Task instructions.
1. According to the Boston Roybal Center description, what is the center's overall goal?
2. Retype the Boston Roybal Center description word for word, taking everything from "The overall goal" down to "guide our work.".

Quoted passage.
The overall goal of the Boston Roybal Center (BRC) is to develop and test behavior change strategies to promote healthy aging, especially among adults at high risk for poor health outcomes. It is widely known that physical activity is broadly beneficial for physical, psychological, and cognitive aspects of health. However, the number of middle-aged and older adults who are regularly active remains low. The BRC will engage in the translation of research evidence to interventions that motivate and support sustained increases in physical activity. We selected the thematic focus: Novel interventions exploiting the malleability or plasticity of biobehavioral risk mechanisms associated with adverse aging outcomes to guide our work.

(Chart-based quiz items)
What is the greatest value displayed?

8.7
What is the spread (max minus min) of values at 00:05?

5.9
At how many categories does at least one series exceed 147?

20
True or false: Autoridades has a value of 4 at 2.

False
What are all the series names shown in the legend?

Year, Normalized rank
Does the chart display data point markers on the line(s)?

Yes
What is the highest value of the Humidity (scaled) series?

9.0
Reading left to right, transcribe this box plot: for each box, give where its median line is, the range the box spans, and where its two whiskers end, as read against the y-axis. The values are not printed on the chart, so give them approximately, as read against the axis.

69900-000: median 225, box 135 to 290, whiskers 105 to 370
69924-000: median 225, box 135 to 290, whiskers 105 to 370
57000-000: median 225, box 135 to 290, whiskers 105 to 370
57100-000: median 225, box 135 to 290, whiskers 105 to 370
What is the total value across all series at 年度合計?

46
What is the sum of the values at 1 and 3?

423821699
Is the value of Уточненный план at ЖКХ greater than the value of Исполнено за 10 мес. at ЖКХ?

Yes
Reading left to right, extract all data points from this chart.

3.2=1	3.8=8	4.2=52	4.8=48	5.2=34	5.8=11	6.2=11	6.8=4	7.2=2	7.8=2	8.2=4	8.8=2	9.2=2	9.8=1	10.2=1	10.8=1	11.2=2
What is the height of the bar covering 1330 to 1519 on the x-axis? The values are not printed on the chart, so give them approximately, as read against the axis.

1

Task responses.
1. To develop and test behavior change strategies to promote healthy aging, especially among adults at high risk for poor health outcomes.

2.
The overall goal of the Boston Roybal Center (BRC) is to develop and test behavior change strategies to promote healthy aging, especially among adults at high risk for poor health outcomes. It is widely known that physical activity is broadly beneficial for physical, psychological, and cognitive aspects of health. However, the number of middle-aged and older adults who are regularly active remains low. The BRC will engage in the translation of research evidence to interventions that motivate and support sustained increases in physical activity. We selected the thematic focus: Novel interventions exploiting the malleability or plasticity of biobehavioral risk mechanisms associated with adverse aging outcomes to guide our work.